In a paper published in the journal Biochemical and Biophysical Research Communications, the IGIB scientists said the study of differences in the microRNAs among HIV-infected persons as well as HIV-infected persons who have not developed any signs of disease over a long period of time could provide further insights into the role of microRNAs in the disease progression. Such studies could only be done through collaborations with doctors who have been tracking HIV infected people in India.

Non-progressors

If what the IGIB scientists have predicted through computational biology and preliminary laboratory studies is true, people who have not fallen sick for several years despite infection with HIV would presumably have higher levels of microRNA that can switch off the HIV nef genes. Doctors call such persons “long-term non-progressors”, a term to describe the lack of progression from just HIV positive to full-blown AIDS, a condition in which the viral population shoots up, immunity fades away, and opportunistic microbes take over to ravage and eventually kill the patient.
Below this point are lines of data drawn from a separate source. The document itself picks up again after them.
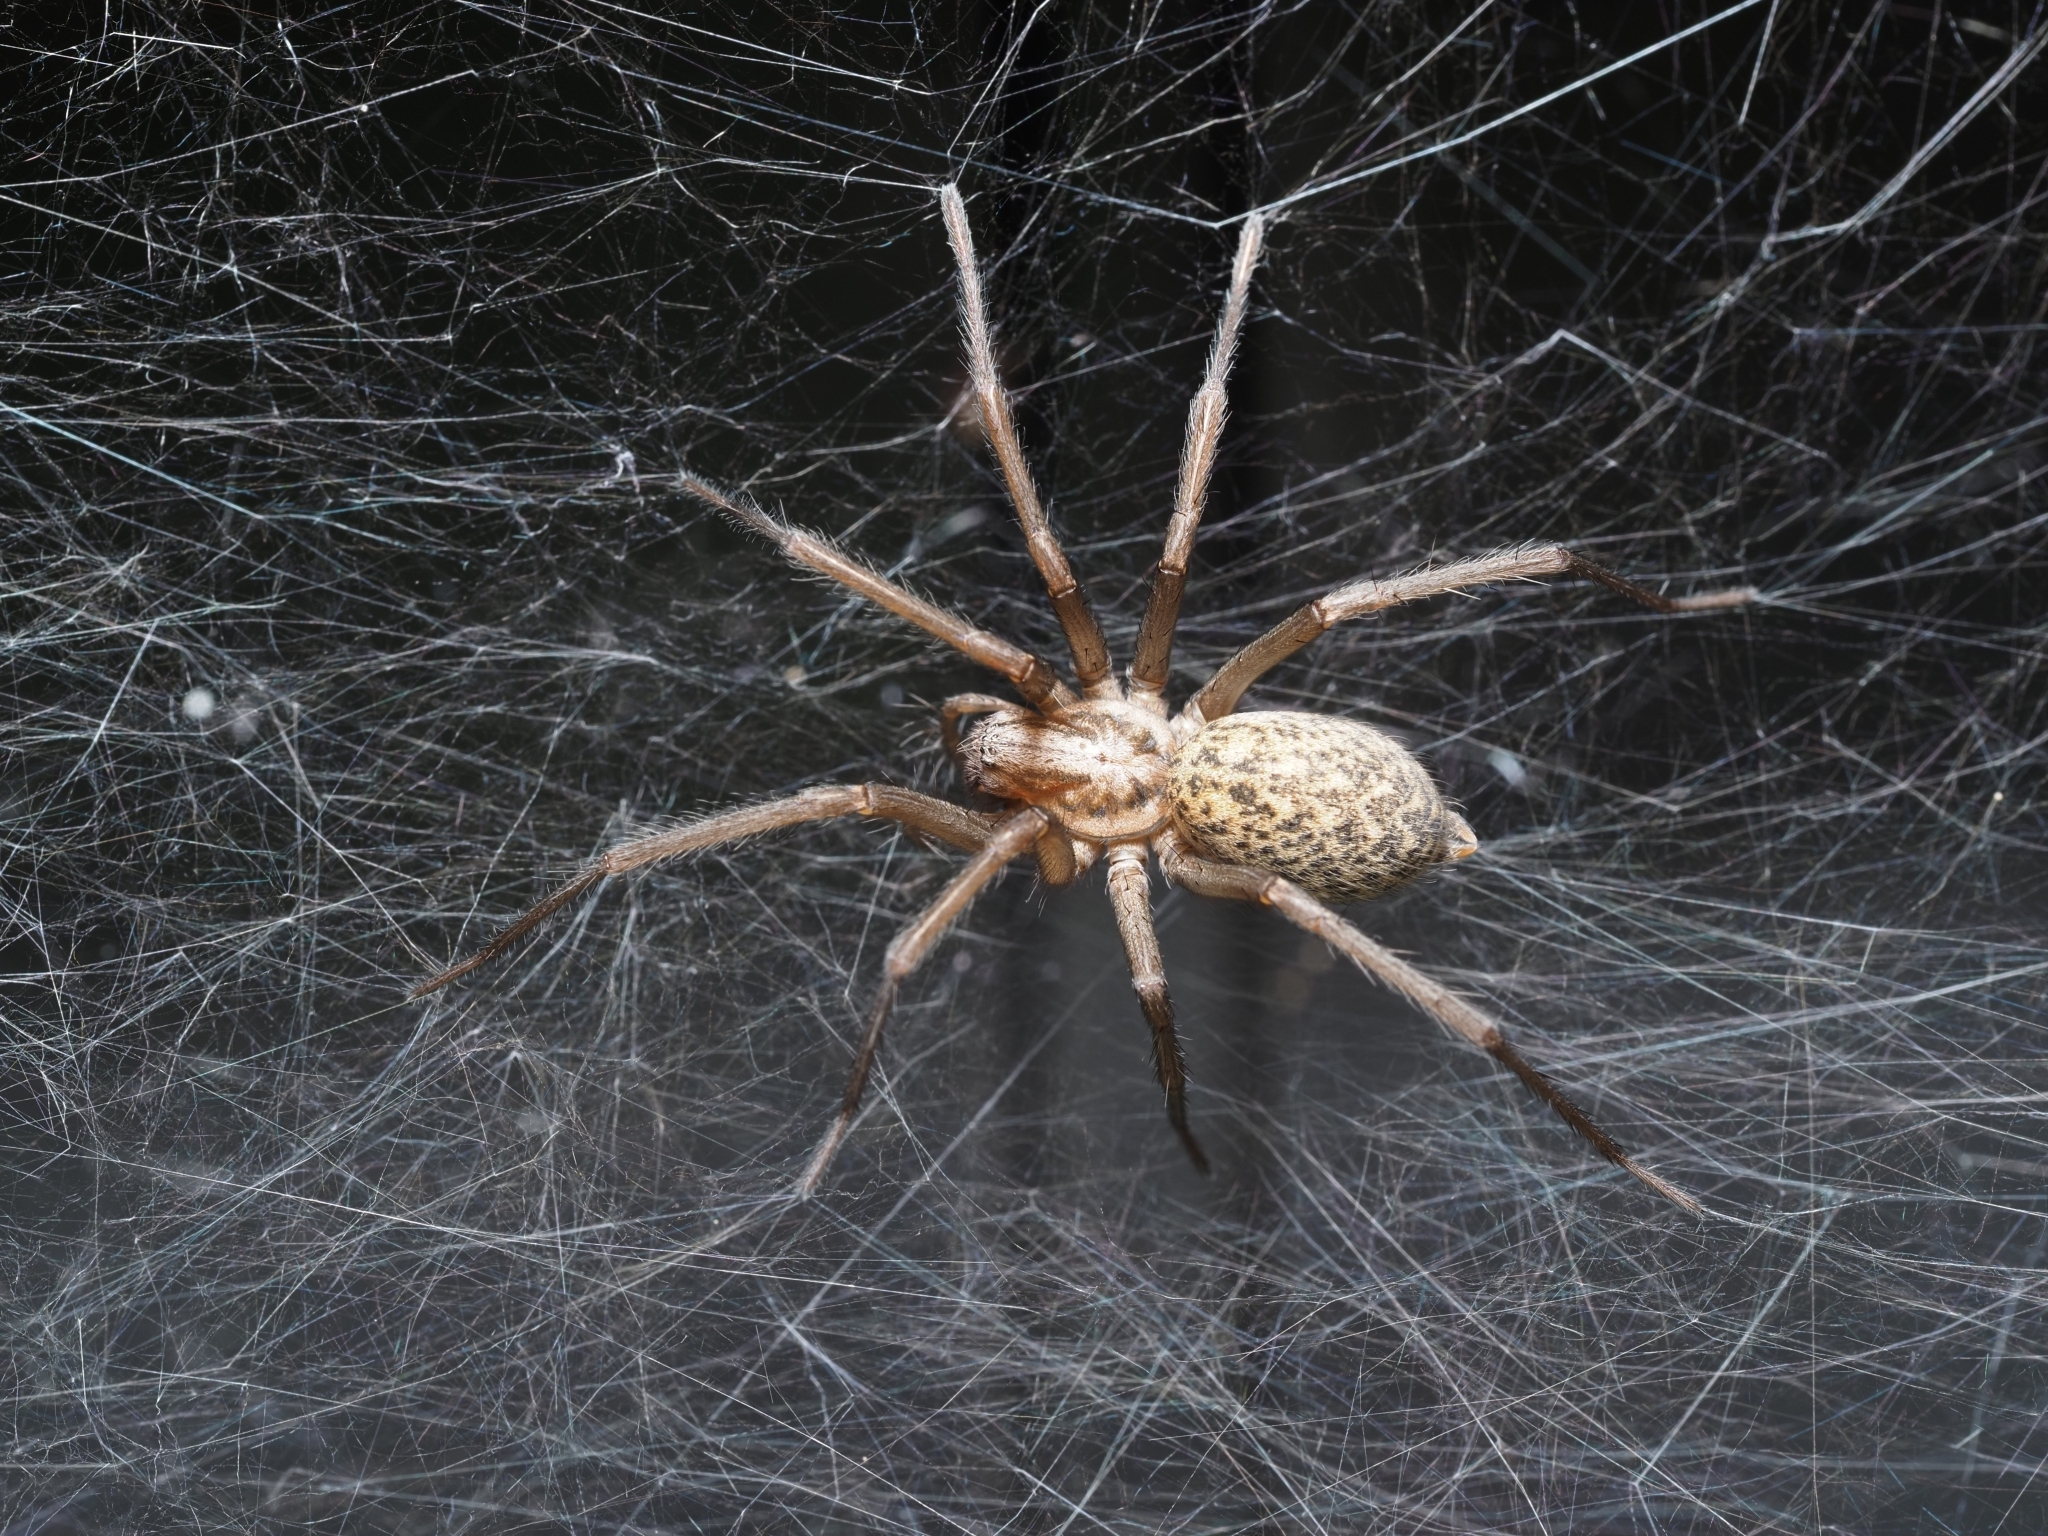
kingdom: Animalia
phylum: Arthropoda
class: Arachnida
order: Araneae
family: Agelenidae
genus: Eratigena
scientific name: Eratigena atrica
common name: Giant house spider
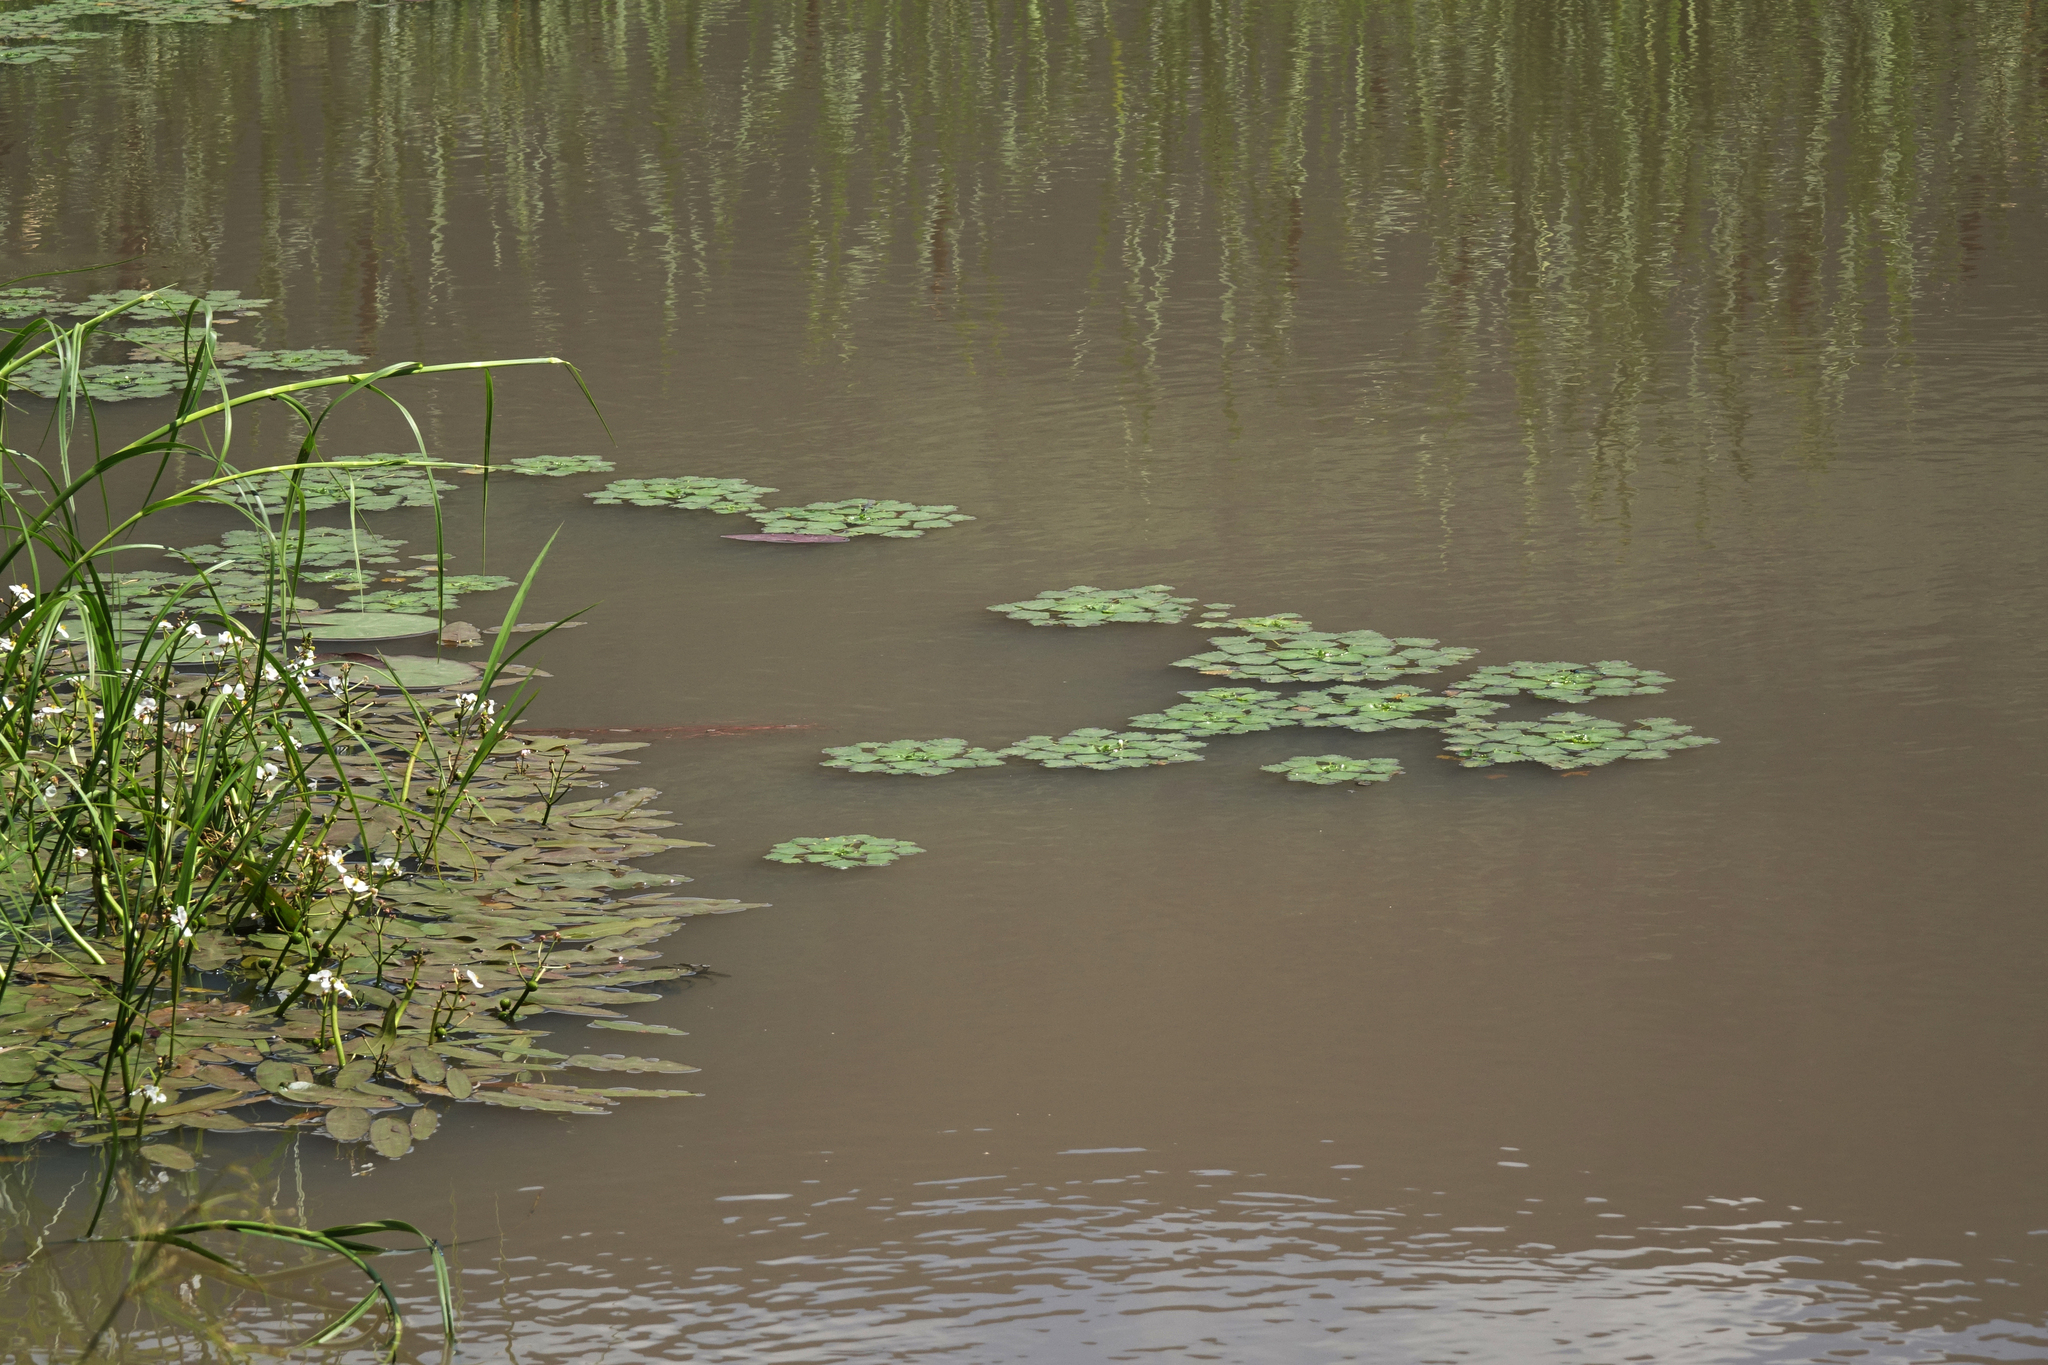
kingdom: Plantae
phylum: Tracheophyta
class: Magnoliopsida
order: Myrtales
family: Lythraceae
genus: Trapa
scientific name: Trapa natans
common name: Water chestnut
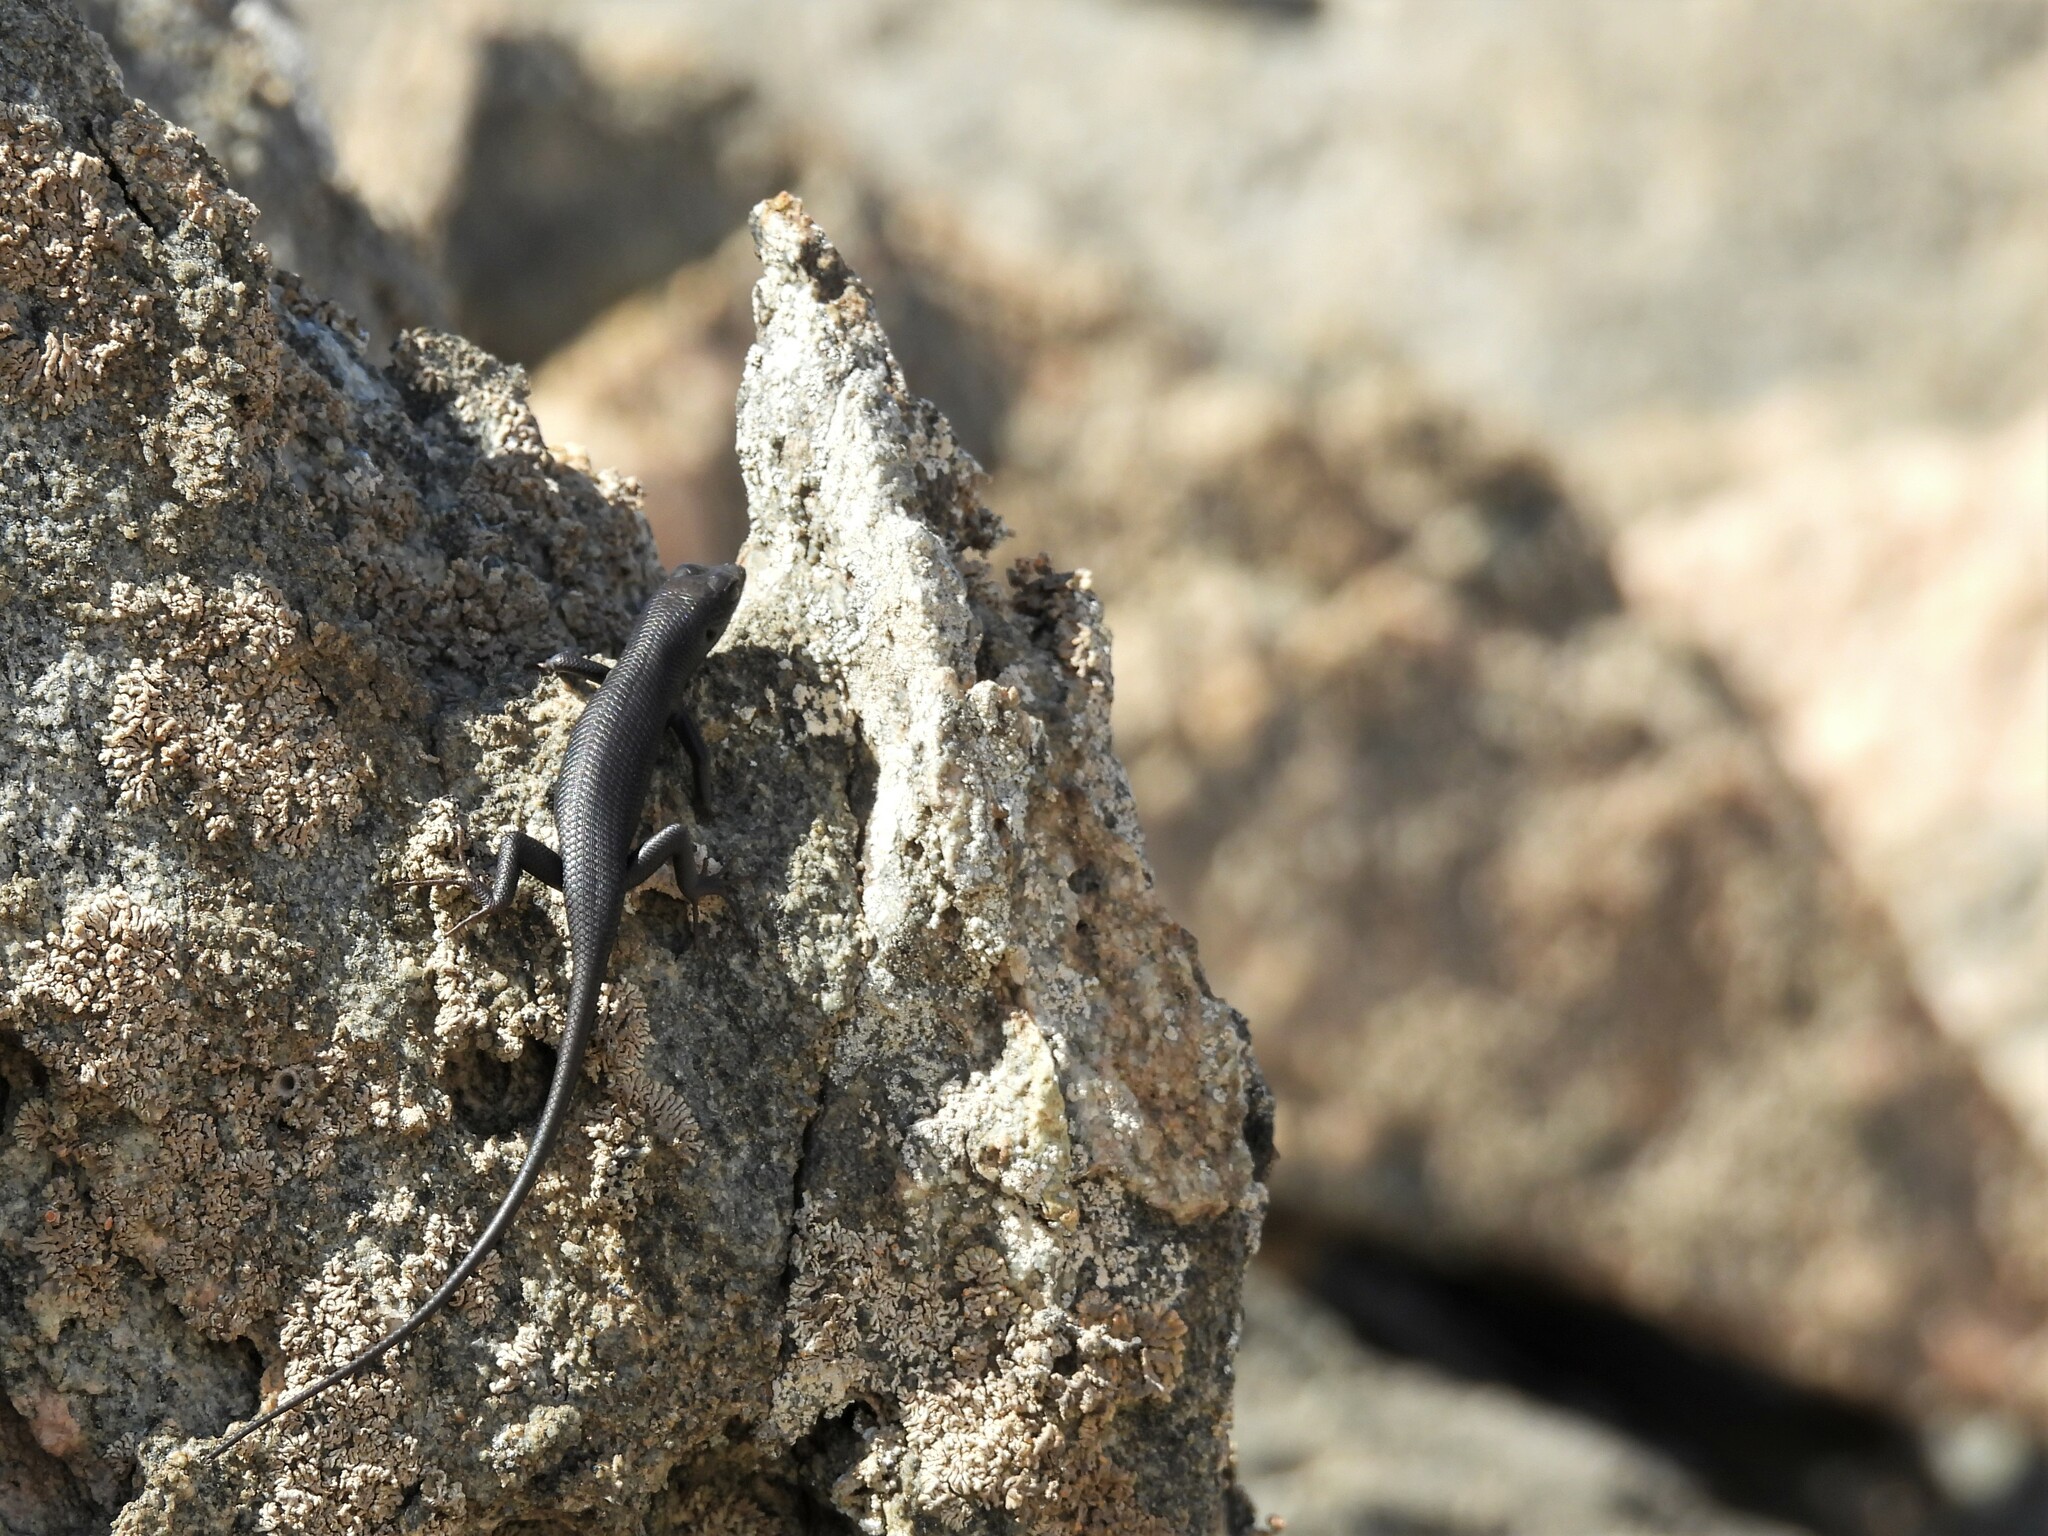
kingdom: Animalia
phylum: Chordata
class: Squamata
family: Scincidae
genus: Trachylepis
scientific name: Trachylepis sulcata
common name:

“Long-term non-progressors are seen all over, and they should be present here in India too,” said Ramesh Paranjpe, director of the National AIDS Research Institute in Pune, where doctors have been following up HIV infected patients for several years. “But this exercise started only in the late-1990s, and true non-progressors should have stable immune systems for at least 10 to 12 years after infection,” he said. At the IGIB, researchers say that if the findings are confirmed through the studies being planned now, it might be possible to design synthetic microRNAs and use them as therapy against HIV.